## TASK DATA:
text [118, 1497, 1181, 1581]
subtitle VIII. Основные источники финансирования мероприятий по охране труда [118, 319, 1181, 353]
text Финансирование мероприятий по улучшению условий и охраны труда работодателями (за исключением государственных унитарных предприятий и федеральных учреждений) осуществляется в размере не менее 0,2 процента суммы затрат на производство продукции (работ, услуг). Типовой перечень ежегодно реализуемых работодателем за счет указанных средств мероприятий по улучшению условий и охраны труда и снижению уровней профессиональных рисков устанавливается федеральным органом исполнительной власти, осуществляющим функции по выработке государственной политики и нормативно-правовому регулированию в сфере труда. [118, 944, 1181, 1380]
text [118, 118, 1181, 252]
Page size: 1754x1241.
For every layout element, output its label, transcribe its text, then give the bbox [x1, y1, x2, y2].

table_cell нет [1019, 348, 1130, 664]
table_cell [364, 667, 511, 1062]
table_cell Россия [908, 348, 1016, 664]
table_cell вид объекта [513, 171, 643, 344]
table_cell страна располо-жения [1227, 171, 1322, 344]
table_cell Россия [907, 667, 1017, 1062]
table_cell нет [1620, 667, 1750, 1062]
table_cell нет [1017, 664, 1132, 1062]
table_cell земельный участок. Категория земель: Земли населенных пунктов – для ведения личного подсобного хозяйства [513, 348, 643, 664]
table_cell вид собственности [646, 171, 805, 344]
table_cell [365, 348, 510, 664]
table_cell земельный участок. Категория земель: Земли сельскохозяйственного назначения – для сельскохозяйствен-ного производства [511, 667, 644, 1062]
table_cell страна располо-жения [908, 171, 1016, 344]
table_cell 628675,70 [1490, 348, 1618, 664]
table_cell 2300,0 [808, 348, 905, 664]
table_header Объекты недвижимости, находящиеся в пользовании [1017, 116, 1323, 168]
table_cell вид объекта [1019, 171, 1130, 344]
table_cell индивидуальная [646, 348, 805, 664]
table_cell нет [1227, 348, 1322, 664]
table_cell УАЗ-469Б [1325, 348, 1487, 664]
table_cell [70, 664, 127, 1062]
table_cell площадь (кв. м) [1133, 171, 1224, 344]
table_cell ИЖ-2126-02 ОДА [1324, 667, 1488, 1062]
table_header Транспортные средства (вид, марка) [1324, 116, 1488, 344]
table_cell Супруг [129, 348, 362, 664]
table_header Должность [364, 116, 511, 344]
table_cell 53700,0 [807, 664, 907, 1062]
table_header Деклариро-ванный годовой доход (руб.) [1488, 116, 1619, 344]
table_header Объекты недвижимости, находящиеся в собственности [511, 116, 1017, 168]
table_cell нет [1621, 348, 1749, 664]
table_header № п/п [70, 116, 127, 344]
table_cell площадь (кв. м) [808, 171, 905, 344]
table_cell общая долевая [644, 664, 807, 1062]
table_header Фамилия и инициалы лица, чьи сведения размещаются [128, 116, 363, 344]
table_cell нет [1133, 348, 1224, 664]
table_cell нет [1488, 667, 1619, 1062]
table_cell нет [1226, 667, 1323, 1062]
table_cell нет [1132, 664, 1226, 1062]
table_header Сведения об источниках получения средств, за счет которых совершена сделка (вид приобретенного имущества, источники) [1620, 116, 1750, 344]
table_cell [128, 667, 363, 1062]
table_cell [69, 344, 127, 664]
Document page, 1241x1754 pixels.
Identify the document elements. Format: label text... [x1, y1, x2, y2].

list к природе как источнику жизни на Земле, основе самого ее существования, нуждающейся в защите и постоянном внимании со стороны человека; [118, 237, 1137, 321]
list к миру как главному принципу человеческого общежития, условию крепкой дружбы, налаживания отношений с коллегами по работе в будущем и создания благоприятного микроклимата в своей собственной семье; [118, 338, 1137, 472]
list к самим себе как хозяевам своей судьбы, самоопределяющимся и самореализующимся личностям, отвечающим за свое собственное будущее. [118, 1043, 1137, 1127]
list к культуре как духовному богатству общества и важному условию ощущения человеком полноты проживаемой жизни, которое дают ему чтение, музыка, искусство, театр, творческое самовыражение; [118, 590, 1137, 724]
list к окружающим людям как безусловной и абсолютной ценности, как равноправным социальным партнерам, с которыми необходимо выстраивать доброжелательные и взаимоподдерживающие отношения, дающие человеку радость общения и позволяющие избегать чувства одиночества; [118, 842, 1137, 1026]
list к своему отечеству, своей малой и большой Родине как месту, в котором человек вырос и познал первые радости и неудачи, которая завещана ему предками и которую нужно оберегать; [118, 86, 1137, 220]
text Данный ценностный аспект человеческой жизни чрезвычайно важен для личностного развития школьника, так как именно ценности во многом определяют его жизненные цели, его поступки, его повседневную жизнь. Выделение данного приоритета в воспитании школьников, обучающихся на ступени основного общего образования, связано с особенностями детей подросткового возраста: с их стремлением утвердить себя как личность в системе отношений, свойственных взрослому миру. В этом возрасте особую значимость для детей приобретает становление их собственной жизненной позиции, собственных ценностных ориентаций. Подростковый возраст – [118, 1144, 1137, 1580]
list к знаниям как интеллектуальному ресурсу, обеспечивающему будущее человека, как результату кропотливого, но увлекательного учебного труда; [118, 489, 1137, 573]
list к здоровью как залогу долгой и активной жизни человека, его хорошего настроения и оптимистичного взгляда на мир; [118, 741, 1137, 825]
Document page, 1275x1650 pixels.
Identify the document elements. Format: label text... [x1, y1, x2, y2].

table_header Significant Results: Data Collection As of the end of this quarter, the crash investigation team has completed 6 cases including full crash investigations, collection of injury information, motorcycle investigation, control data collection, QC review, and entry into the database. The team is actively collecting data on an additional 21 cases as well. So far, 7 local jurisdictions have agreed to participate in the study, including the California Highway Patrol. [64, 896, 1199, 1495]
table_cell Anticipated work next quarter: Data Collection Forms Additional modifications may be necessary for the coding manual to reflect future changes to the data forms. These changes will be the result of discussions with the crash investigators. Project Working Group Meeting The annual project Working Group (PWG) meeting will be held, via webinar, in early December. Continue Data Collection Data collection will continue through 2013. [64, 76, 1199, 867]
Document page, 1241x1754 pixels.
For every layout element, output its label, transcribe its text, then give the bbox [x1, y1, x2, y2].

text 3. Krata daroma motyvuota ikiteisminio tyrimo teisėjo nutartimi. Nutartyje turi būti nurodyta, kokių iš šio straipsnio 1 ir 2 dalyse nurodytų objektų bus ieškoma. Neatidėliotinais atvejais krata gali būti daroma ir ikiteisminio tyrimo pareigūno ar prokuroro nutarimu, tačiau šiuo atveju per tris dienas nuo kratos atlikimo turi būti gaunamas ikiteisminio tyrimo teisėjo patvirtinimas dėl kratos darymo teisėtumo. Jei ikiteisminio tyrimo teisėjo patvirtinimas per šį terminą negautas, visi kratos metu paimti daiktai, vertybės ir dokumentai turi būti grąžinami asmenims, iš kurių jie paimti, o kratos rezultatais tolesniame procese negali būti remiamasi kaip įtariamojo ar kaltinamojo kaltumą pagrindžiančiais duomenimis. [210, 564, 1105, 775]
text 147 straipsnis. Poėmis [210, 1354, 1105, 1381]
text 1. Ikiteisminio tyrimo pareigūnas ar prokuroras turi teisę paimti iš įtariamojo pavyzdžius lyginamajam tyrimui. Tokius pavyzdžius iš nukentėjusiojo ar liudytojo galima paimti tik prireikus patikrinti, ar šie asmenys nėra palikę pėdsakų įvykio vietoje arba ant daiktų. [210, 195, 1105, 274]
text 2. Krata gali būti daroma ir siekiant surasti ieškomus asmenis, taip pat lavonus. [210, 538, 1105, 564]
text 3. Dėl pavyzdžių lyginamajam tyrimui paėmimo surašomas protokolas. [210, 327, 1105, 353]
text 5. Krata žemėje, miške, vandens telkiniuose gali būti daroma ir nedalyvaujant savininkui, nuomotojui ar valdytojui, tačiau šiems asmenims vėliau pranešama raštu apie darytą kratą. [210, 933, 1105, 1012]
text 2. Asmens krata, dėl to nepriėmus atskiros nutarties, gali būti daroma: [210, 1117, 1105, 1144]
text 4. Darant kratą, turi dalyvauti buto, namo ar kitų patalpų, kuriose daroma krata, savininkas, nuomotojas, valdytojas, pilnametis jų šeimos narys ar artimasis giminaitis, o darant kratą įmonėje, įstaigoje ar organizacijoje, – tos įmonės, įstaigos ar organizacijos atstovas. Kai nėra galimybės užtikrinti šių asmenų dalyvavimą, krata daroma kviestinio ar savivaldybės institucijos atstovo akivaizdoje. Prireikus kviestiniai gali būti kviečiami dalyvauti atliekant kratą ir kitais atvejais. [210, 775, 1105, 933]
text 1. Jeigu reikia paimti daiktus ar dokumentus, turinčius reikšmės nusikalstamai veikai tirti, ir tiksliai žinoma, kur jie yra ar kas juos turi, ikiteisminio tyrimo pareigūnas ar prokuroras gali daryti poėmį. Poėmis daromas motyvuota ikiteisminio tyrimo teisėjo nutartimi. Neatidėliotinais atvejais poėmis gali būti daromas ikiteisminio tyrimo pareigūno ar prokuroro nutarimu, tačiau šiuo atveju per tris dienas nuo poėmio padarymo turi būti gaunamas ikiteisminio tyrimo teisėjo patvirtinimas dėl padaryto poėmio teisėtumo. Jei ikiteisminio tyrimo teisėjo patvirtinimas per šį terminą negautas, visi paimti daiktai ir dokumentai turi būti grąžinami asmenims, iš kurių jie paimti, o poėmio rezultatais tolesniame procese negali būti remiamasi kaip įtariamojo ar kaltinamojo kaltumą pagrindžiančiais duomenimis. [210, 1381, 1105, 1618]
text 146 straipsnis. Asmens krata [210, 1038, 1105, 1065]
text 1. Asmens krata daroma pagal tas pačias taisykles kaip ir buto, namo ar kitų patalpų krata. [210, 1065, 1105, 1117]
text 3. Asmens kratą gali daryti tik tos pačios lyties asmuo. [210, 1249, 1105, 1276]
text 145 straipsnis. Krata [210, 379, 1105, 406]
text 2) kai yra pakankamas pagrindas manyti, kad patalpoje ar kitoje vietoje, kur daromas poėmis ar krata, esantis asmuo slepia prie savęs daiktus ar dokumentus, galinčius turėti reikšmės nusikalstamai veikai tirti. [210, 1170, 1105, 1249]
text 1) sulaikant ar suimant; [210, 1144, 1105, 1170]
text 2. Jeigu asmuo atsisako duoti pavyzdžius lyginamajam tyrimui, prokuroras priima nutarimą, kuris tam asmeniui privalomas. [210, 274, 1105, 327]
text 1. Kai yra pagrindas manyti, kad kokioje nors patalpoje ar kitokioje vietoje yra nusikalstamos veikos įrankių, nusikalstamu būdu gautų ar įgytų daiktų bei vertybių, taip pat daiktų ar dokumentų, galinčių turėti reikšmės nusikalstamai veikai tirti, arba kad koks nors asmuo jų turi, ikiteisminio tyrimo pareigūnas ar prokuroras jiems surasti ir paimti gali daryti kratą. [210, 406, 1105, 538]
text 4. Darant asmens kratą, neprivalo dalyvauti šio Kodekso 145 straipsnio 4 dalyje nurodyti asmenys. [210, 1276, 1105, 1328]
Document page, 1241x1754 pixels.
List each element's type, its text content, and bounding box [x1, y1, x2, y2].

## EXERCISE GOAL:
Your answer should be the lines of the material above that include "pagrindas".

## TASK OUTPUT:
text 2) kai yra pakankamas pagrindas manyti, kad patalpoje ar kitoje vietoje, kur daromas poėmis ar krata, esantis asmuo slepia prie savęs daiktus ar dokumentus, galinčius turėti reikšmės nusikalstamai veikai tirti. [210, 1170, 1105, 1249]
text 1. Kai yra pagrindas manyti, kad kokioje nors patalpoje ar kitokioje vietoje yra nusikalstamos veikos įrankių, nusikalstamu būdu gautų ar įgytų daiktų bei vertybių, taip pat daiktų ar dokumentų, galinčių turėti reikšmės nusikalstamai veikai tirti, arba kad koks nors asmuo jų turi, ikiteisminio tyrimo pareigūnas ar prokuroras jiems surasti ir paimti gali daryti kratą. [210, 406, 1105, 538]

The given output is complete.